The weeping willow casts a backdrop against the setting sun.
By James Kinneen
Hometown Weekly Reporter
Many Walpole residents have walked through Bird Park hundreds of times, likely stopping to look at the various wildlife in the ponds or the flowers on the banks of the water, but it’s rare that anyone thinks of the park’s trees as anything more than scenery. But they should. Bird Park has a wide variety of unique arboreal specimens. So, to both educate the public and give town residents another reason to visit the park, Bird Park is currently hosting a Tree Trek through August 16.
Essentially, five of the park’s trees have a placard in front of them to give some facts about its species, talk a little bit about the specific tree, and give kids a fun thing to look for on it.
Starting at the Rhoades Avenue entrance, the first tree on the trek was the weeping willow. Weeping willows are so-called because “when raindrops fall from the drooping branches of the tree down to the ground, they resemble tears.” The placard also told visitors weeping willows have been used to prevent plenty of tears, as “a compound called 'salicin' found in the bark of willows is used in the production of aspirin.” They must also be good for photoshoots, seeing as how when I arrived, a couple was taking some type of professional pictures there. When I left, the same couple had worked their way around the park back to the tree for even more photos.
Next came the Norway spruce. A placard noted that the Christmas tree at Rockefeller Center is a Norway spruce, and that in Sweden, there is a Norway spruce that’s over 9,000 years old. As a challenge, kids were tasked with finding a “witches broom," which might give adults flashbacks to reading Highlights Magazine (which often hid images of hammers, brooms, etc. in the tree branches of their famed puzzles) as children. In this case, a “witches broom” is a naturally occurring point where a bunch of mass shoots out of a single point on the tree’s branch, looking like a broom.
The pin oak had a nice bench under its shade. This type of tree can produce up to 15,000 acorns, though, so be careful if you sit under it. Kids were tasked with guessing the tree’s age, and though there was no definitive answer, the one in Bird Park is definitely over 100 years old.
The linden, or basswood, had some things that made it interesting. Lindens are soft and become full of cavities as they age, which, combined with sweet flowers they produce in the spring, make them home to a variety of wildlife. To that end, kids were tasked with seeing if they could find any animals nesting in the tree’s cavities.
The European beech produces beechnuts, which you can eat - and many animals do. Unfortunately, like most of us after lockdown, they are very bitter and high in fat. But if you soak the leaves in gin, you can produce the liqueur called beech leaf noyau.

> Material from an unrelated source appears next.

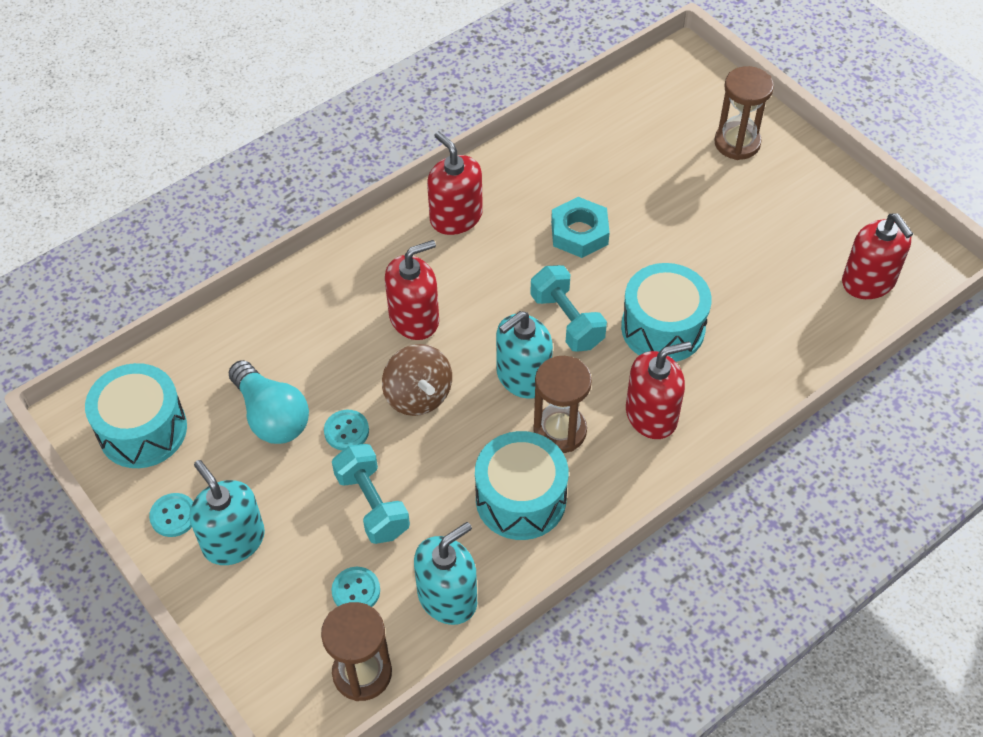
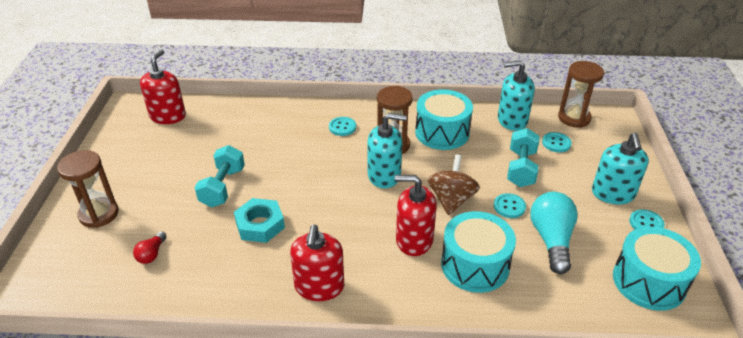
camera: 140 degrees left, 15 degrees down
turquoise dumbbell [530,265,607,352] -> turquoise dumbbell moved to [195,145,245,207]
turquoise drum [621,263,712,362] -> turquoise drum moved to [441,211,516,293]
red soap dispenser [626,341,692,439] -> turquoise button [329,117,356,136]
none -> red light bulb [133,231,167,264]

The tree is easy to carve into, so if you see a tree with a bunch of teenagers' carvings in it (which this one sadly also sported) it is likely a European beech.
Finally came the horse chestnut. Horse chestnuts don’t actually produce chestnuts - those come from the American chestnut tree. Instead, horse chestnuts produce “conkers,” which can make you sick if you eat them. Apparently, they’re either called horse chestnuts because people fed horses the conkers (which was a bad idea), or because when their leaves fall off, the scar that is left behind looks like a horseshoe. Either way, there was a Baltimore oriole nest for kids to try and find, hanging from the tree.
There’s an old thought experiment called Molyneux’s Problem, which discusses whether a colorblind scientist who nonetheless knows everything about colors - how they work, how the eye processes them etc. - understands colors more or less than a person who knows nothing about colors, but can see them. The point being, while reading about these types of trees can give you a huge knowledge base, there’s nothing like actually going to Bird Park and seeing them for yourself.